No se conoce la duración óptima de la terapia de mantenimiento para ninguno de los fármacos anticonvulsivos y depende de la etiología subyacente de las convulsiones y de la presencia de factores de riesgo para la recurrencia de las convulsiones.
El pronóstico depende de la etiología:
Alrededor del 50% de los recién nacidos con convulsiones secundarias a hipoxia-isquemia presentan desarrollo normal.
La mayoría de los recién nacidos con convulsiones debido a una alteración electrolítica transitoria (p. ej., hipocalcemia, hiponatremia) evolucionan bien cuando las convulsiones se resuelven después de revertir la alteración y no requieren medicamentos anticonvulsivos a largo plazo.
Aquellos con hemorragia intraventricular grave tienen una alta tasa de morbilidad.

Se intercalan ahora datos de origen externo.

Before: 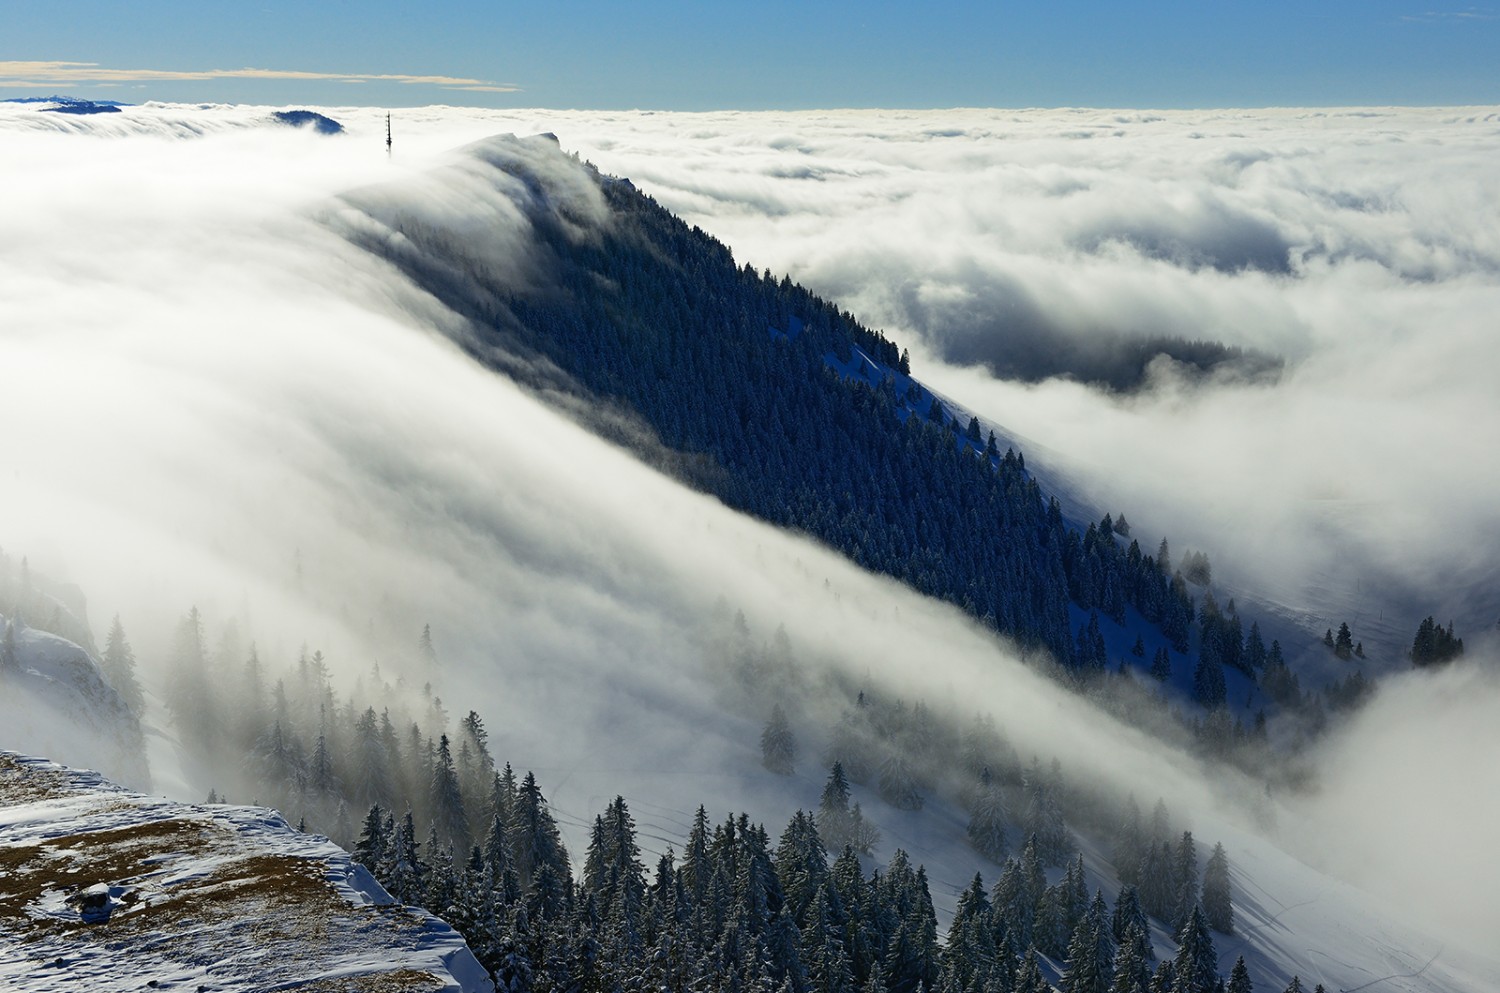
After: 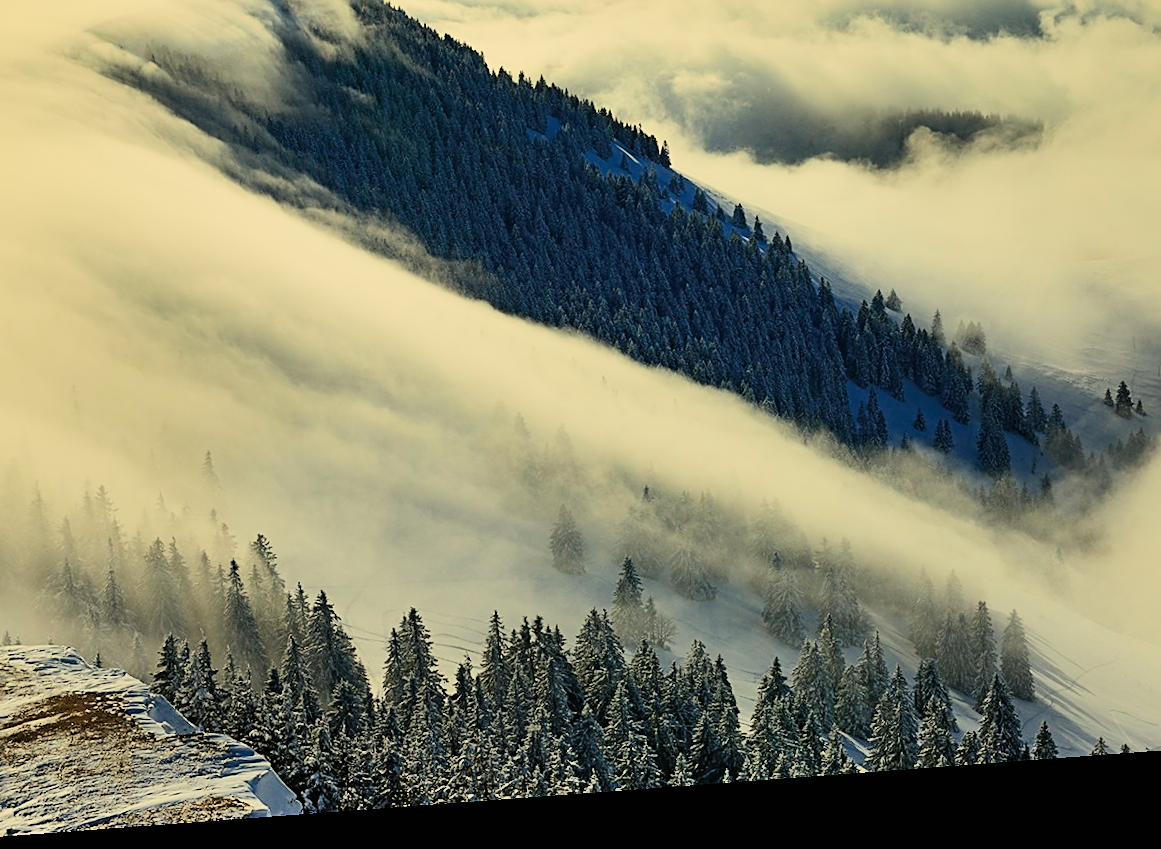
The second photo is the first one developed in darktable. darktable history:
rotate and perspective: rotation -4.25°, automatic cropping off
shadows and highlights: soften with gaussian
crop: left 16.871%, top 22.857%, right 9.116%
white balance: red 1.08, blue 0.791
sharpen: on, module defaults
exposure: black level correction 0, exposure 1 EV, compensate exposure bias true, compensate highlight preservation false
filmic rgb: black relative exposure -7.15 EV, white relative exposure 5.36 EV, hardness 3.02, color science v6 (2022)
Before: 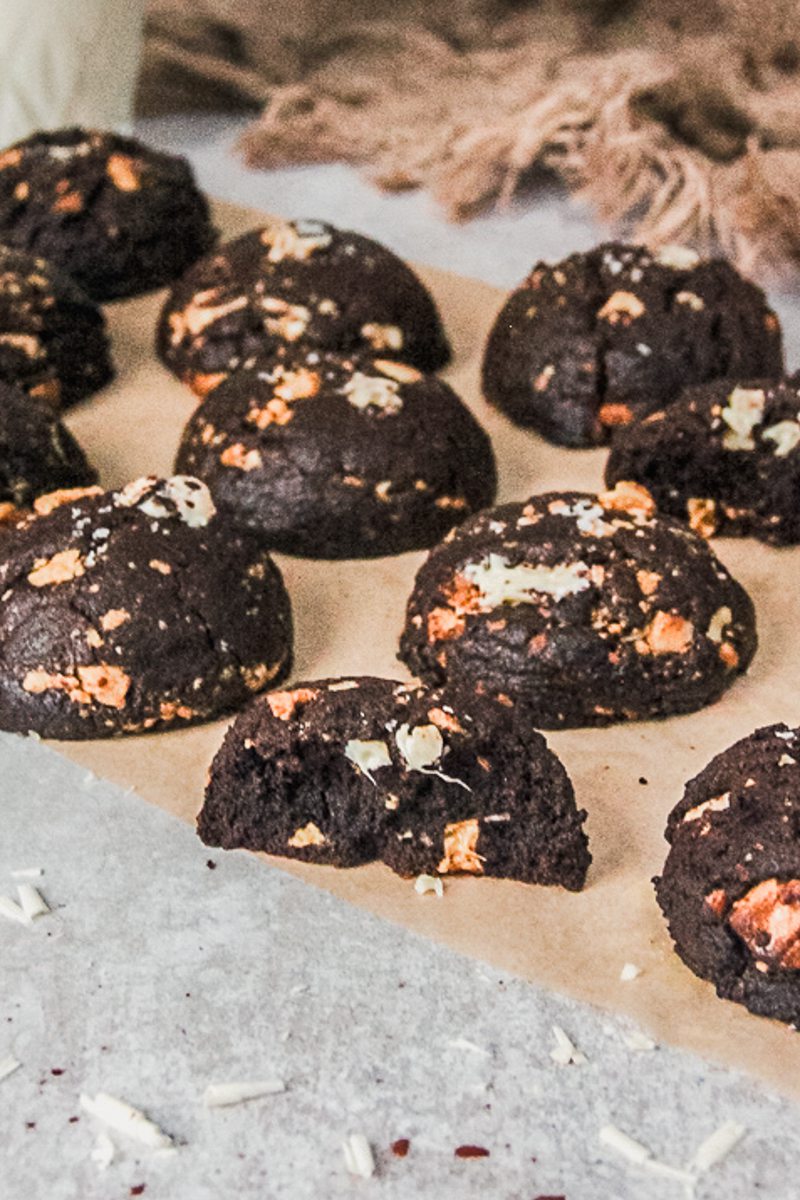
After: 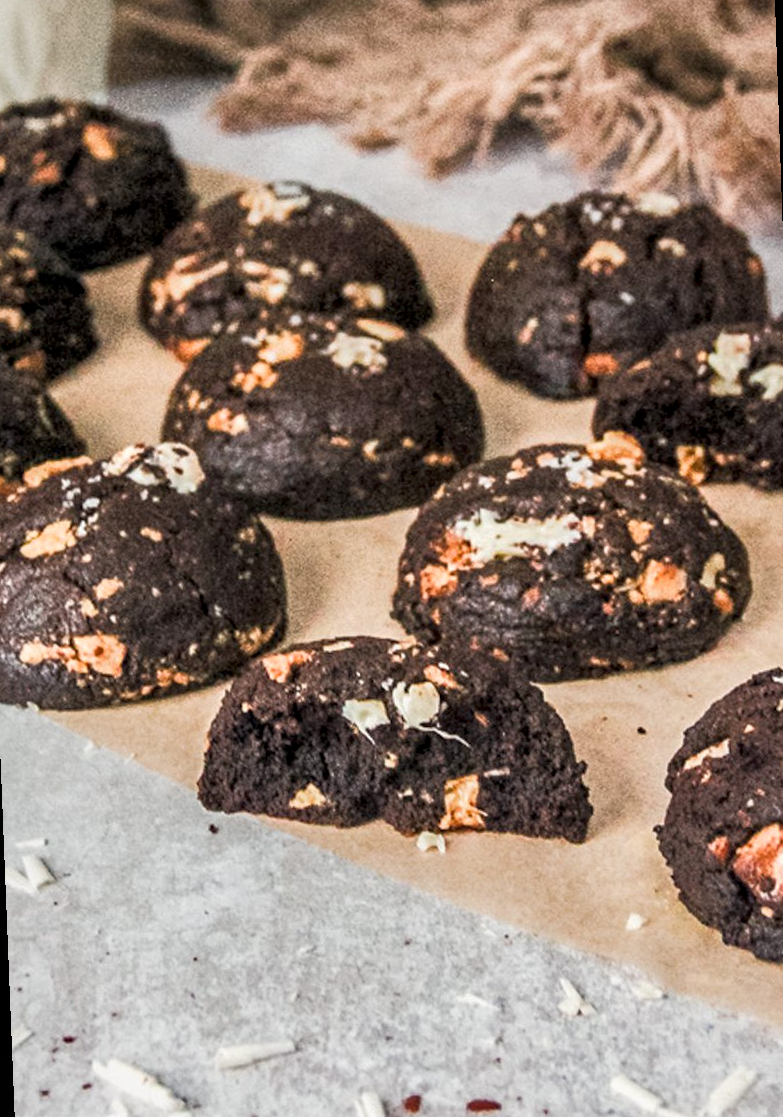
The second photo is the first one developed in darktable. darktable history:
local contrast: highlights 83%, shadows 81%
rgb curve: curves: ch0 [(0, 0) (0.053, 0.068) (0.122, 0.128) (1, 1)]
rotate and perspective: rotation -2.12°, lens shift (vertical) 0.009, lens shift (horizontal) -0.008, automatic cropping original format, crop left 0.036, crop right 0.964, crop top 0.05, crop bottom 0.959
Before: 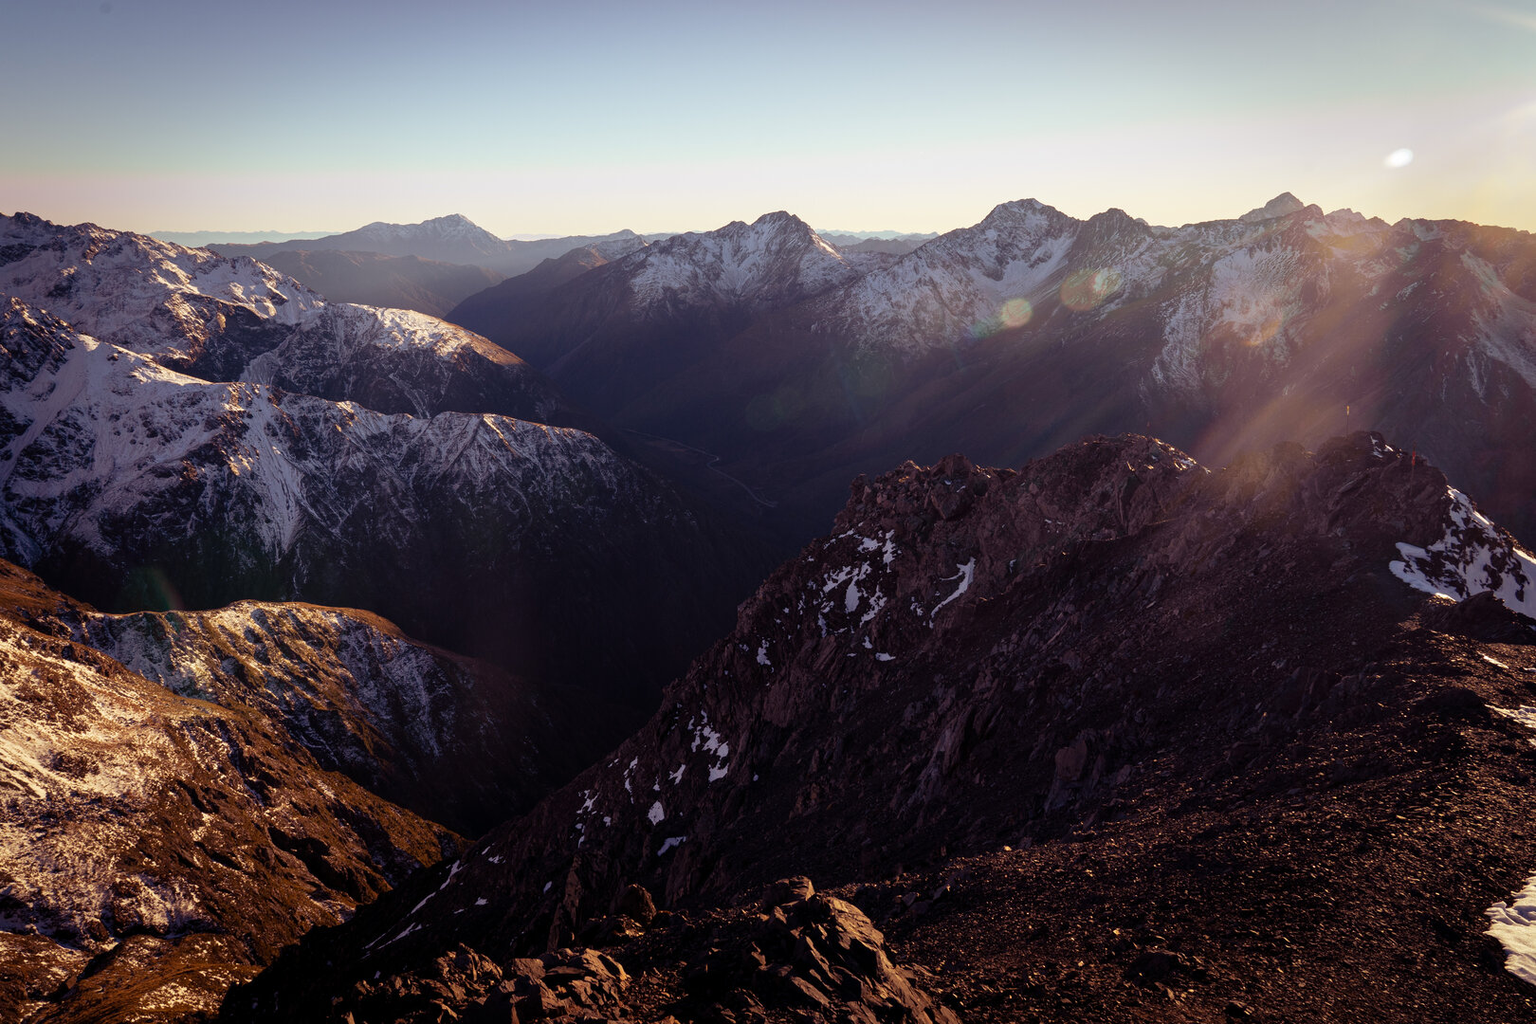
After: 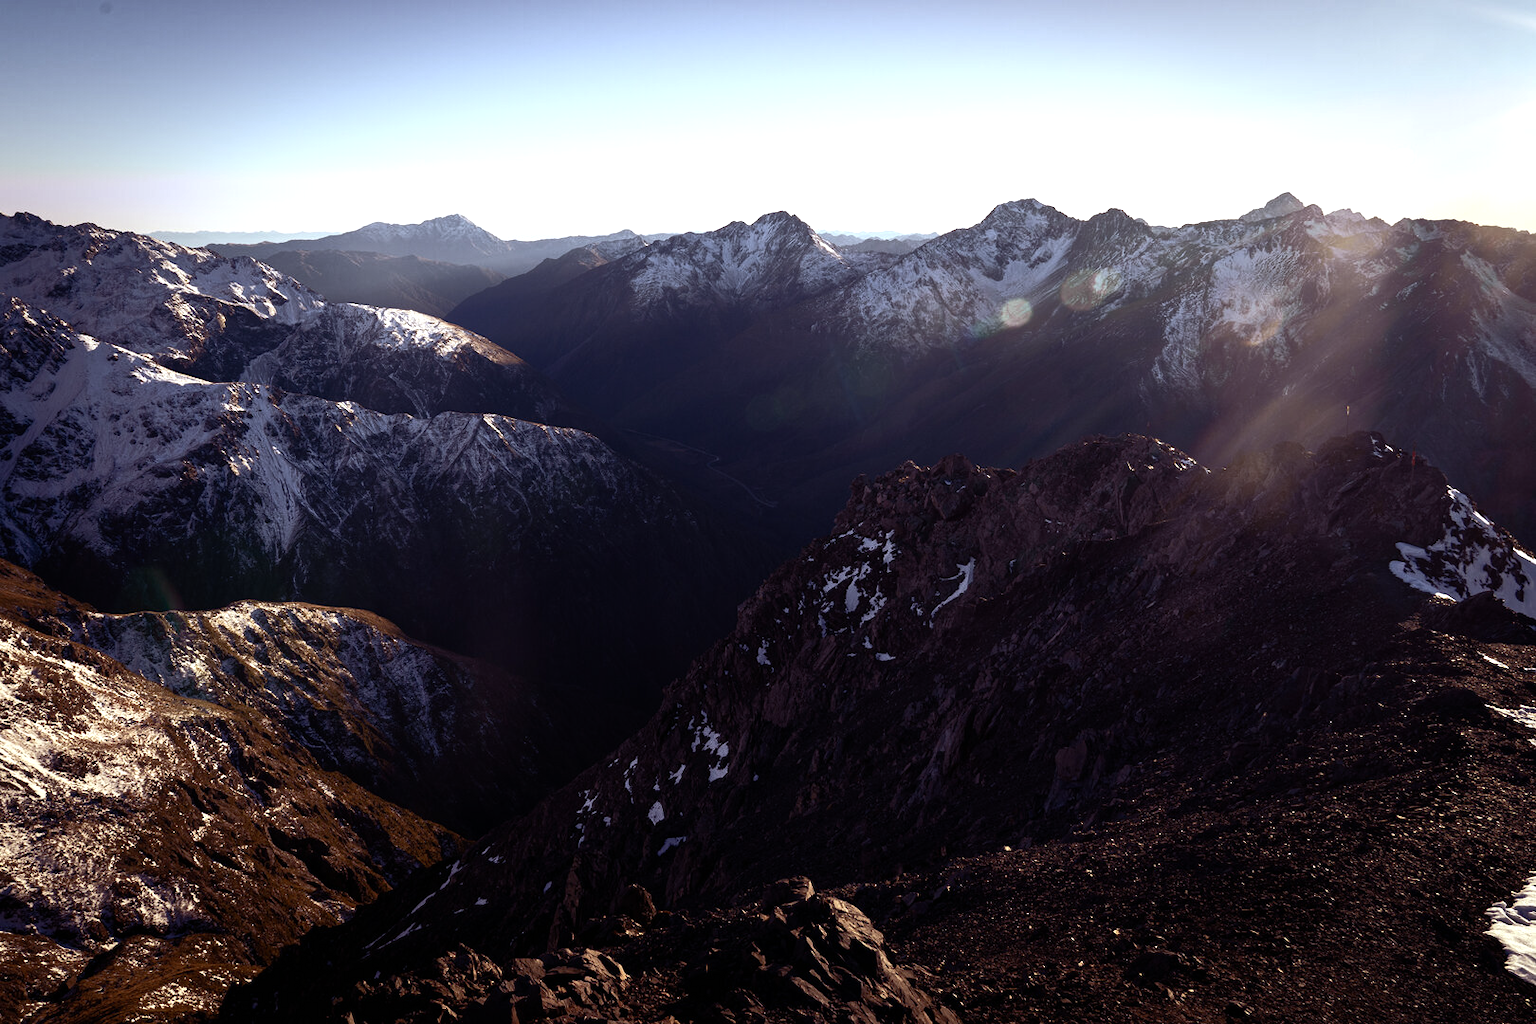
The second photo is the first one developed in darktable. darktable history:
white balance: red 0.931, blue 1.11
exposure: black level correction 0, exposure 0.5 EV, compensate exposure bias true, compensate highlight preservation false
color balance rgb: perceptual saturation grading › highlights -31.88%, perceptual saturation grading › mid-tones 5.8%, perceptual saturation grading › shadows 18.12%, perceptual brilliance grading › highlights 3.62%, perceptual brilliance grading › mid-tones -18.12%, perceptual brilliance grading › shadows -41.3%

En las convulsiones idiopáticas o las debidas a malformaciones, el comienzo más temprano se asocia con peores resultados del desarrollo neurológico.
Se sospecha, pero no está probado, que las convulsiones neonatales prolongadas o frecuentes pueden causar daños más allá de los provocados por el trastorno subyacente. Hay cierta preocupación de que el estrés metabólico de la descarga prolongada de las células nerviosas durante convulsiones de larga duración pueda causar daño cerebral adicional. Cuando la etiología son lesiones agudas del cerebro tales como hipoxia-isquemia, accidente cerebrovascular o infección, los recién nacidos pueden presentar una serie de convulsiones, pero éstas suelen desaparecer después de alrededor de 3 a 4 días; pueden recurrir de meses a años más tarde si ha habido daño cerebral. Las convulsiones secundarias a otros cuadros pueden ser más persistentes durante el período neonatal.